Most NHS clinical commissioning groups are not achieving key goals for improving children’s mental health services, according to a new report.
The Education Policy Institute found almost three quarters of CCGs did not meet improvement goals set by NHS England.
“The funding needed for mental health services is not getting through to the frontline”
Meanwhile, less than a third had a fully funded plan to improve crisis care and about 10% – 22 CCGs in total – had no agreed plan for crisis care or any funding set out, said the institute in its new report.
The institute also found some vulnerable children were still being treated on adult mental health wards and uncovered wide variations in funding between CCGs, suggesting “a postcode lottery in children’s and young people’s mental health care”.
Its findings are based on an analysis of NHS England’s new Mental Health Five Year Forward View Dashboard, launched last year and designed to track the performance of CCGs.
The dashboard sees CCGs score themselves for overall performance based on answers to questions about key aspects of service improvement, such as workforce planning and spending plans.
Researchers from the Education Policy Institute looked at the latest available data – from the second quarter of 2016-17 covering July to September 2016.
“They need more of the promised – and welcome – government funding as soon as possible”
NHS England’s own benchmark for improving services is a score of five out of six – or 83%. However, 73.2% of CCGs did not hit that target and about a third – 34.6% – were significantly below the threshold, scoring less than 50%.
There were regional variations, with the highest performance seen in the South of England where 42.6% of CCGs met the set standard, compared to London where just 18.8% were on target.
The dashboard assesses progress on crisis care and whether or not plans to improve services are fully developed and funded.
Only 31.6% CCGs were fully compliant with this standard, about 58% were partially compliant and 10.5% were not compliant – meaning they had no agreed plan or finance to improve crisis care from its current level.
Mental health nurse shortage puts strategy ‘at risk’
The dashboard data also revealed 90 children spent a total of 2,654 nights on adult wards between July and September 2016.
This marks a significant increase from the previous quarter when 79 children spent 1,938 days on adult wards, although researchers said it was not clear if this was just a blip or seasonal variation, or an ongoing trend.
When it came to planned spending, there were also wide variations between CCGs with those in the top quarter spending more than £52 per head and those in the bottom quarter spending £23 or less.
Report author Emily Frith, director of mental health at the institute, said it showed the government “still has a long way to go to drive up standards”.
“Our analysis illustrates the need for further national scrutiny of local transformation plans and funding, so that the much vaunted improvements to services are actually delivered,” she said.
The NHS Providers organisation, which represents trusts, said the report painted “a worrying picture about support” for children’s mental health services.
“It is disappointing that, despite repeated commitments to ensure parity between mental and physical health, the funding needed for mental health services is not getting through to the frontline,” said its director of policy and strategy Saffron Cordery.
“This undermines the ability to invest in and meet the benchmark of improvement set by NHS England,” she said. “This lack of investment is leading to a difference in the quality of services accessed by patients in different areas.”
Sean Duggan, chief executive of the NHS Confederation’s Mental Health Network, said the report showed “urgent action” was needed to overcome obstacles standing in the way of progress – not least lack of funding.
“Children’s mental health services are among the frontrunners in modernising care but they face growing pressure, so they need more of the promised – and welcome – government funding as soon as possible,” he said.
“There is clearly unacceptable variation in the quality of services received by children, as well as a major issue surrounding the number of young people being treated in adult wards,” he added.

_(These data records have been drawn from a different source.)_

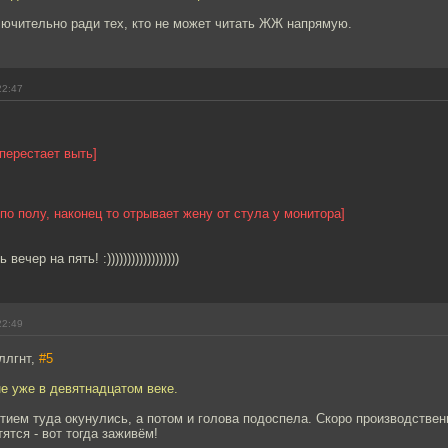
лючительно ради тех, кто не может читать ЖЖ напрямую.
22:47
 перестает выть]
 по полу, наконец то отрывает жену от стула у монитора]
ечер на пять! :))))))))))))))))))
22:49
ллгнт,
#5
е уже в девятнадцатом веке.
тием туда окунулись, а потом и голова подоспела. Скоро производстве
ятся - вот тогда заживём!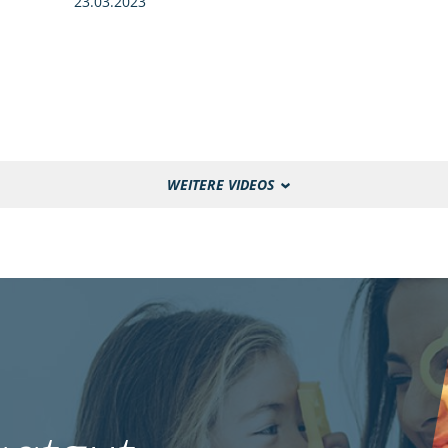
23.03.2023
WEITERE VIDEOS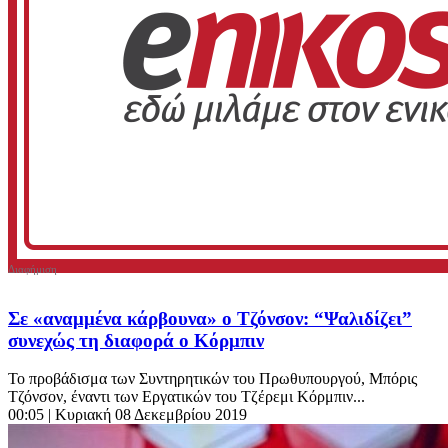
Σε «αναμμένα κάρβουνα» ο Τζόνσον: “Ψαλιδίζει”
συνεχώς τη διαφορά ο Κόρμπιν
Το προβάδισμα των Συντηρητικών του Πρωθυπουργού, Μπόρις
Τζόνσον, έναντι των Εργατικών του Τζέρεμι Κόρμπιν...
00:05
| Κυριακή 08 Δεκεμβρίου 2019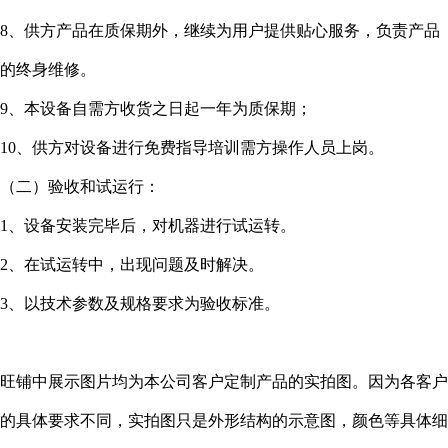
8、供方产品在质保期外，继续为用户提供贴心服务，负责产品
的终身维修。
9、本设备自需方收货之日起一年为质保期；
10、供方对设备进行免费指导培训需方操作人员上岗。
（二）验收和试运行：
1、设备安装完毕后，对机器进行试运转。
2、在试运转中，出现问题及时解决。
3、以技术参数及规格要求为验收标准。
旺铺中展示图片均为本公司客户定制产品的实拍图。因为各客户
的具体要求不同，实拍图只是外形结构的示意图，颜色等具体细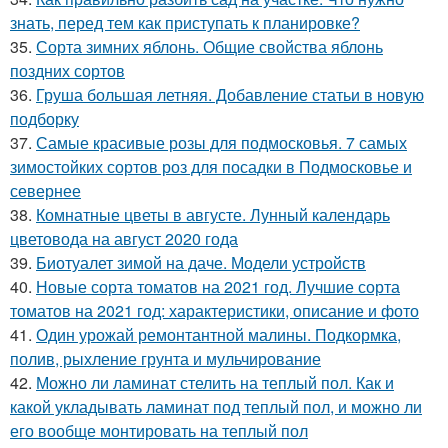
знать, перед тем как приступать к планировке?
35.
Сорта зимних яблонь. Общие свойства яблонь
поздних сортов
36.
Груша большая летняя. Добавление статьи в новую
подборку
37.
Самые красивые розы для подмосковья. 7 самых
зимостойких сортов роз для посадки в Подмосковье и
севернее
38.
Комнатные цветы в августе. Лунный календарь
цветовода на август 2020 года
39.
Биотуалет зимой на даче. Модели устройств
40.
Новые сорта томатов на 2021 год. Лучшие сорта
томатов на 2021 год: характеристики, описание и фото
41.
Один урожай ремонтантной малины. Подкормка,
полив, рыхление грунта и мульчирование
42.
Можно ли ламинат стелить на теплый пол. Как и
какой укладывать ламинат под теплый пол, и можно ли
его вообще монтировать на теплый пол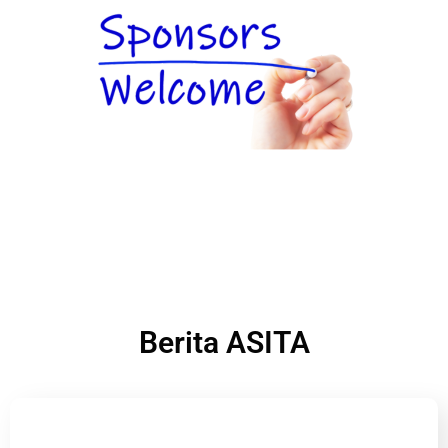
Berita ASITA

“We are investing £1.4bn in children and young people’s mental health care”
Department of Health
However, a Department for Health spokesman insisted that plans to improve services were “on track”.

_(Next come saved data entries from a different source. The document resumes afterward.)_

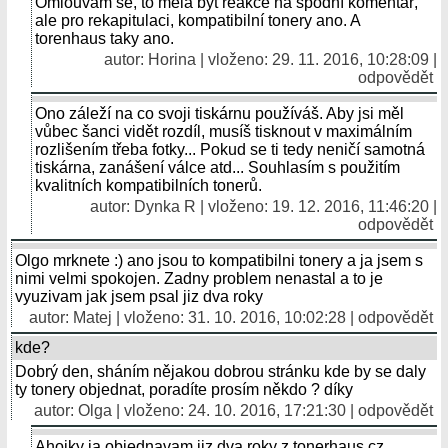
Omlouvám se, to měla být reakce na spodní komentář,
ale pro rekapitulaci, kompatibilní tonery ano. A
torenhaus taky ano.
autor: Horina | vloženo: 29. 11. 2016, 10:28:09 |
odpovědět
Ono záleží na co svoji tiskárnu používáš. Aby jsi měl
vůbec šanci vidět rozdíl, musíš tisknout v maximálním
rozlišením třeba fotky... Pokud se ti tedy neničí samotná
tiskárna, zanášení válce atd... Souhlasím s použitím
kvalitních kompatibilních tonerů.
autor: Dynka R | vloženo: 19. 12. 2016, 11:46:20 |
odpovědět
Olgo mrknete :) ano jsou to kompatibilni tonery a ja jsem s
nimi velmi spokojen. Zadny problem nenastal a to je
vyuzivam jak jsem psal jiz dva roky
autor:
Matej
| vloženo: 31. 10. 2016, 10:02:28 |
odpovědět
kde?
Dobrý den, sháním nějakou dobrou stránku kde by se daly
ty tonery objednat, poradíte prosím někdo ? díky
autor:
Olga
| vloženo: 24. 10. 2016, 17:21:30 |
odpovědět
Ahojky ja objednavam jiz dva roky z tonerhaus.cz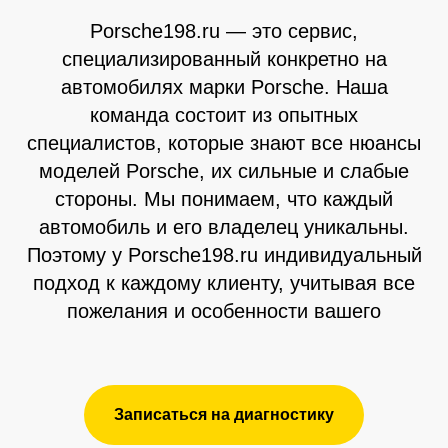
Porsche198.ru — это сервис,
специализированный конкретно на
автомобилях марки Porsche. Наша
команда состоит из опытных
специалистов, которые знают все нюансы
моделей Porsche, их сильные и слабые
стороны. Мы понимаем, что каждый
автомобиль и его владелец уникальны.
Поэтому у Porsche198.ru индивидуальный
подход к каждому клиенту, учитывая все
пожелания и особенности вашего
Записаться на диагностику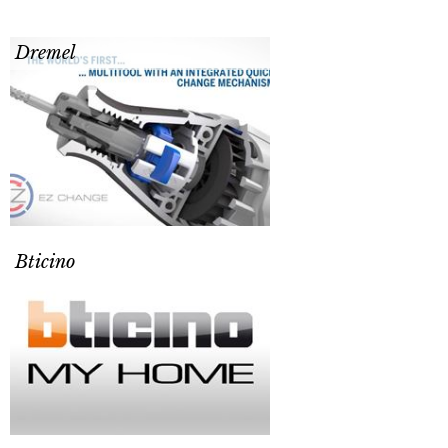
Dremel
Bticino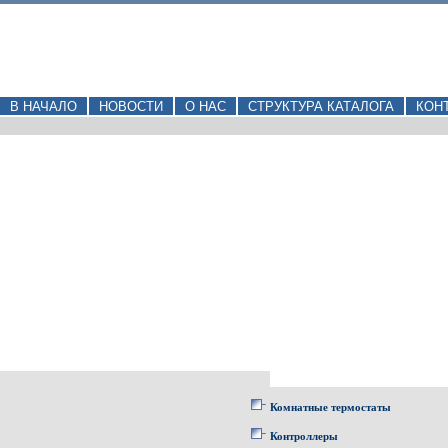
В НАЧАЛО
НОВОСТИ
О НАС
СТРУКТУРА КАТАЛОГА
КОН
Комнатные термостаты
Контроллеры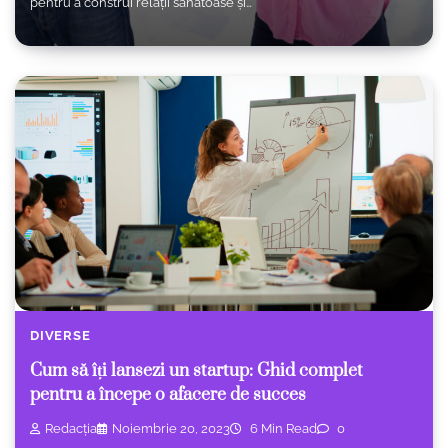
pentru a construi relații sănătoase și…
DIVERSE
Cum să îți lansezi un startup: Ghid complet
pentru a începe o afacere de succes
Redacția
Noiembrie 20, 2023
6 Min Read
0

“Every child in crisis should get the support they need — that’s why we are investing £1.4bn in children and young people’s mental health care and are holding CCGs to account for how this is used,” he said.

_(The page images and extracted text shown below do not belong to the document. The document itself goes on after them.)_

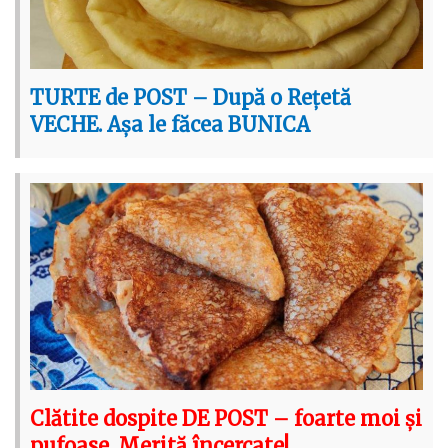
TURTE de POST – După o Rețetă
VECHE. Așa le făcea BUNICA
Clătite dospite DE POST – foarte moi și
pufoase. Merită încercate!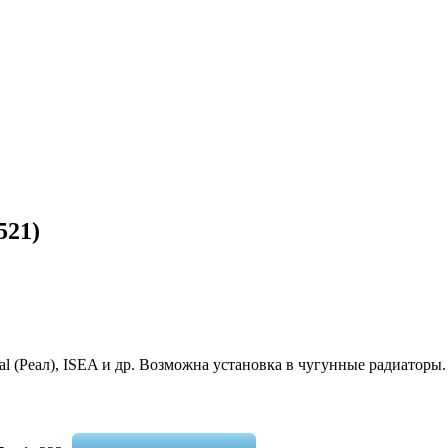
521)
eal (Реал), ISEA и др. Возможна установка в чугунные радиаторы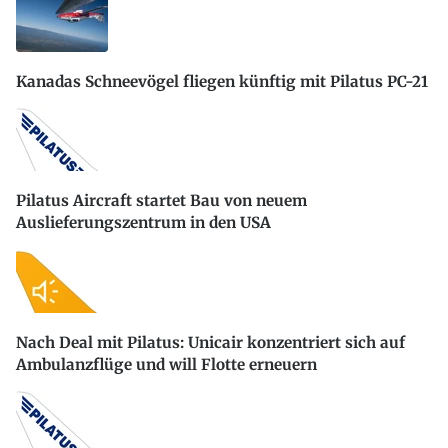
Kanadas Schneevögel fliegen künftig mit Pilatus PC-21
Pilatus Aircraft startet Bau von neuem
Auslieferungszentrum in den USA
Nach Deal mit Pilatus: Unicair konzentriert sich auf
Ambulanzflüge und will Flotte erneuern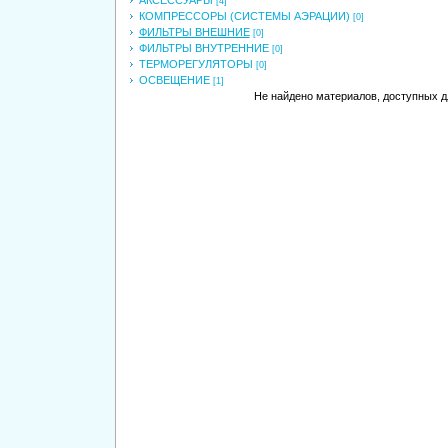
[4]
КОМПРЕССОРЫ (СИСТЕМЫ АЭРАЦИИ)
[0]
ФИЛЬТРЫ ВНЕШНИЕ
[0]
ФИЛЬТРЫ ВНУТРЕННИЕ
[0]
ТЕРМОРЕГУЛЯТОРЫ
[0]
ОСВЕЩЕНИЕ
[1]
Не найдено материалов, доступных д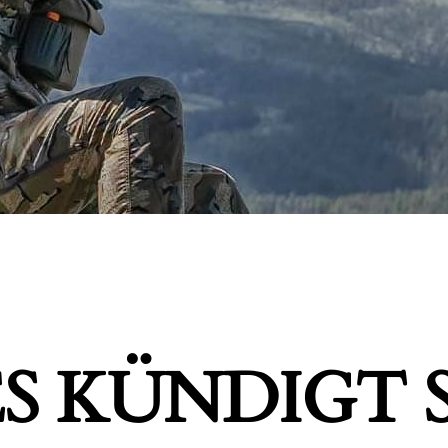
S KÜNDIGT S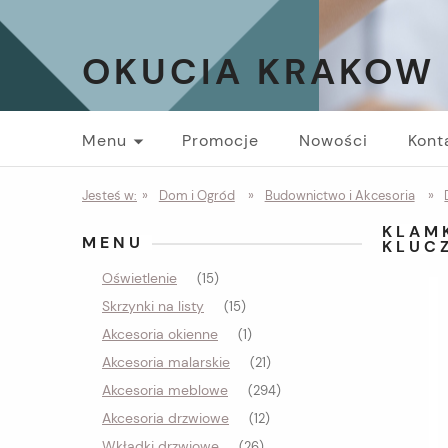
OKUCIA KRAKOW
Menu
Promocje
Nowości
Kont
Jesteś w:
»
Dom i Ogród
»
Budownictwo i Akcesoria
»
KLAM
MENU
KLUC
Oświetlenie
(15)
Skrzynki na listy
(15)
Akcesoria okienne
(1)
Akcesoria malarskie
(21)
Akcesoria meblowe
(294)
Akcesoria drzwiowe
(12)
Wkładki drzwiowe
(26)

“We know change won’t happen overnight, but improvements to services are on track – there are a record number of child and adolescent mental health service beds and there will be liaison mental health services in every [accident and emergency department] by 2020.”
The DH said that where CCGs were not meeting investment expectations, NHS England would be working with them to compare plans with projected funding and the expectations of providers.
The department also stressed that the Five-Year Forward View for Mental Health was a five-year programme and, therefore, said “we should not expect immediate results in all areas”.